- Born: 1881
- Died: 1949 (aged 67–68)
- Education: Harvard University (unfinished), Boston University School of Law (attended)
- Occupations: Political leader, Lawyer
- Known for: Leader of the United Colored Democracy (UCD); First African-American member of the New York City Civil Service Commission
- Notable work: Advocated for African-American appointments in New York City government
- Political party: Democratic
- Parent(s): Edward James Morton, Mattie Shelton Morton

= Ferdinand Q. Morton =

American politician

Ferdinand Q. Morton (1881 – 1949) was an American political leader during the Harlem Renaissance in Harlem, New York City.

== Biography ==
Ferdinand Q. Morton's parents, Edward James Morton and Mattie Shelton Morton, were former slaves in Mississippi.

Morton attended Harvard University, though he remained half-a-credit shy of graduating due to a policy change. He attended Boston University School of Law for a year and a half. Morton began his career in politics by working on the unsuccessful presidential campaign of Democrat William Jennings Bryant. He passed the New York State Bar in 1910.

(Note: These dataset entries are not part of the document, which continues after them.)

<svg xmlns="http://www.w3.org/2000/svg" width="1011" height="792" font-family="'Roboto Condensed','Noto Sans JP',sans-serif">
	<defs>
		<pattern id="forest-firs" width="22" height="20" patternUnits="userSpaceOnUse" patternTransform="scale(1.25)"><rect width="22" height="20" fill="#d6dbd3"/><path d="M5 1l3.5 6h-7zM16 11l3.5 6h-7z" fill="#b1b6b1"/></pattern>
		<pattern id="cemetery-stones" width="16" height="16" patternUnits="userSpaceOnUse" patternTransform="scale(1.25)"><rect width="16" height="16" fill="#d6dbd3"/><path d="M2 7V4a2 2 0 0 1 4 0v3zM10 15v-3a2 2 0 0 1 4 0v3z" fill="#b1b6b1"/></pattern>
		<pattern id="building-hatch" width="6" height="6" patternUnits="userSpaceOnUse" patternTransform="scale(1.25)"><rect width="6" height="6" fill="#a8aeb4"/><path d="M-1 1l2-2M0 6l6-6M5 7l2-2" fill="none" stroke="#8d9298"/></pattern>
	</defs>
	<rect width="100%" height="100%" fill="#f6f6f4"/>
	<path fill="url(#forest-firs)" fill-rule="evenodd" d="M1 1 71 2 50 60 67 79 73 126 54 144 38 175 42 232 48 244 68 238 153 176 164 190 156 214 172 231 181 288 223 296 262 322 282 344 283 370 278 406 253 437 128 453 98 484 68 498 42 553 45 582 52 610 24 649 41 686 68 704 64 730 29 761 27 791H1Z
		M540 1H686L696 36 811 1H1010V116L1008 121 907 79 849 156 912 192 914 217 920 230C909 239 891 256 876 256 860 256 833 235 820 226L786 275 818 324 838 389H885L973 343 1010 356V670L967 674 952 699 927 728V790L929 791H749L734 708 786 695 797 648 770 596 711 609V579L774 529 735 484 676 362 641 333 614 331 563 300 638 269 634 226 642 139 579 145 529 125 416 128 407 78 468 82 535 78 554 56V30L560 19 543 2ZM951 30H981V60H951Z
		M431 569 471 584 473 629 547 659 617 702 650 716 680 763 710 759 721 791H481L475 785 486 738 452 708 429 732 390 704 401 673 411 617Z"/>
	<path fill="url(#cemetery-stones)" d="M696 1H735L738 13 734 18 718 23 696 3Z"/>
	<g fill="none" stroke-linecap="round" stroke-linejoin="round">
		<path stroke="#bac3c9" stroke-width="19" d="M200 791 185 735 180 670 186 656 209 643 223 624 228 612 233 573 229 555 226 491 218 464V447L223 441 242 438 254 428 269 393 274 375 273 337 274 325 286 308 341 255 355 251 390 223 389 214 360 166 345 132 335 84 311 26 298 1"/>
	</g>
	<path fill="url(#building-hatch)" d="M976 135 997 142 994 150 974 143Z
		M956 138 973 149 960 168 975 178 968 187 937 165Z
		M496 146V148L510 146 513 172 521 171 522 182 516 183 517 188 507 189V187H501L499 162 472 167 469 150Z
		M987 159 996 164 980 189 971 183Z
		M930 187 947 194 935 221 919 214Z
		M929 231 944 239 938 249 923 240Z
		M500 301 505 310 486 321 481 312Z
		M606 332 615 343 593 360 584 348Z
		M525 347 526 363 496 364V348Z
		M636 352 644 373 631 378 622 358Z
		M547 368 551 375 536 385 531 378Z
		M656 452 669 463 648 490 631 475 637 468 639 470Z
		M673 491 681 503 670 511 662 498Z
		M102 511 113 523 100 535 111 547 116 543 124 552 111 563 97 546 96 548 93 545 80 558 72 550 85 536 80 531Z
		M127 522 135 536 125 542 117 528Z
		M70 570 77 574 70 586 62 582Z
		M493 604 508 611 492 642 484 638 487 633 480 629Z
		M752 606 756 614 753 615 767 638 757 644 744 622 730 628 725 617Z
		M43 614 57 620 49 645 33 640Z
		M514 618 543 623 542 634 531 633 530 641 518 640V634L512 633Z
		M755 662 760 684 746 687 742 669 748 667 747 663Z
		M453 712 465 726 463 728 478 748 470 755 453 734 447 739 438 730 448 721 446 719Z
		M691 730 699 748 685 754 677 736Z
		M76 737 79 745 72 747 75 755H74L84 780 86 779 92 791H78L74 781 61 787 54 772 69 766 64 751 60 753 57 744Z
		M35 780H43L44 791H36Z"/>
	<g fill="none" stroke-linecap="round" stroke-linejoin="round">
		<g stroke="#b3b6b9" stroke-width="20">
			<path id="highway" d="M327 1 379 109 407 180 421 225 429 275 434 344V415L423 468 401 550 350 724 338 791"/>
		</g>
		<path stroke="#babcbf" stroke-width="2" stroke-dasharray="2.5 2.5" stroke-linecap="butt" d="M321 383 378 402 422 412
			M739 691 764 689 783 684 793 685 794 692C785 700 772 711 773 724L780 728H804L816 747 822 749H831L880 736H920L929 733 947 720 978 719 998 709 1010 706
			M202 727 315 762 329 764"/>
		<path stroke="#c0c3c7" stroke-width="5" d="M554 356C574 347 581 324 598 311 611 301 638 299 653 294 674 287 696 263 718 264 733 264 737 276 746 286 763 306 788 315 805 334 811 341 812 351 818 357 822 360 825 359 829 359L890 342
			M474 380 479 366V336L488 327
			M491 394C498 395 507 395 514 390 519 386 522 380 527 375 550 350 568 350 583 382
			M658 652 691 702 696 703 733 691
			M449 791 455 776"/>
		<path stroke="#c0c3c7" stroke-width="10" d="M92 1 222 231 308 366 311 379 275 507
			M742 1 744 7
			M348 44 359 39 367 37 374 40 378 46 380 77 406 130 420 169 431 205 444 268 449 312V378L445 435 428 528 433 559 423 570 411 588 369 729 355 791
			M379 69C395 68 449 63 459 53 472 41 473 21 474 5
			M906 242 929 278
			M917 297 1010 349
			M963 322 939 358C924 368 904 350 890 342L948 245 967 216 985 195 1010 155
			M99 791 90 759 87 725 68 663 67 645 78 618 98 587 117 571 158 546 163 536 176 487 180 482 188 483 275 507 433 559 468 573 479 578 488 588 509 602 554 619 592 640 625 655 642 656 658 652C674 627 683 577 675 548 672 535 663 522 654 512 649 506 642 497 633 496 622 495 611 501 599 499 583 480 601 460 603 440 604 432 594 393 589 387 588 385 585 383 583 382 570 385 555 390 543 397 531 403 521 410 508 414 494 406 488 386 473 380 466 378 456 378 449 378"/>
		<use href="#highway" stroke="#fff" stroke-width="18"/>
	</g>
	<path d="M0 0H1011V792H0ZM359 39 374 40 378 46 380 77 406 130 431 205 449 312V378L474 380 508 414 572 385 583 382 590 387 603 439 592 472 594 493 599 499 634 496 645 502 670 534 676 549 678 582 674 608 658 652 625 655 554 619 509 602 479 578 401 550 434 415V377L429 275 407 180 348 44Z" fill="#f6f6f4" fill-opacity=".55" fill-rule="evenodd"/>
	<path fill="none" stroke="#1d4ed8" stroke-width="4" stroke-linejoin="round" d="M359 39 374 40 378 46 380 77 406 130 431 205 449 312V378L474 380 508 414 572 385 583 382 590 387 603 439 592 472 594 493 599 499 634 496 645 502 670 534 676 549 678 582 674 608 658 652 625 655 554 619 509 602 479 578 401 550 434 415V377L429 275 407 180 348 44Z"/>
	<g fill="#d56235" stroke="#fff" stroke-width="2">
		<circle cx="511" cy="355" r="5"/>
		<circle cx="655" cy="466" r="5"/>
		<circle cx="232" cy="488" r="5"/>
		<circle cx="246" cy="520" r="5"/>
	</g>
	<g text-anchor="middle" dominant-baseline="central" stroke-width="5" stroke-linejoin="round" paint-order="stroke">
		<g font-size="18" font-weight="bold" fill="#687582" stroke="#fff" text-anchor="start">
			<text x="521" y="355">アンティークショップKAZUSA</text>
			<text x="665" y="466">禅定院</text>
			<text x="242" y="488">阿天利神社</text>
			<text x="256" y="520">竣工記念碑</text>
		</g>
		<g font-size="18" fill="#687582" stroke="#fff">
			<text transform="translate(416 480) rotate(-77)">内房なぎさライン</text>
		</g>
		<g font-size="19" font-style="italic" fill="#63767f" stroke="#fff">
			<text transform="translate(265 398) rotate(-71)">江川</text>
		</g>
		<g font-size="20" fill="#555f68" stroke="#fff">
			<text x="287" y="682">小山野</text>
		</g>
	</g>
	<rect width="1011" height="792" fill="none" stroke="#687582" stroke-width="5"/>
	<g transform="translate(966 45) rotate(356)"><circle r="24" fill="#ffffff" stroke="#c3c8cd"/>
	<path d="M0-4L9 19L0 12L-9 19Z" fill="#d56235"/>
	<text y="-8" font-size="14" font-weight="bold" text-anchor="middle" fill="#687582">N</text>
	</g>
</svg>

Morton joined the United Colored Democracy (UCD), a New York City African-American organization that allied with the New York City Democratic Party organization known as Tammany Hall. Morton became the leader of the UCD in 1915. In 1922, Morton was appointed to the New York City Civil Service Commission as its first African-American member; he served for 26 years. Morton used his influence to secure the appointment of several African-American judges during his career.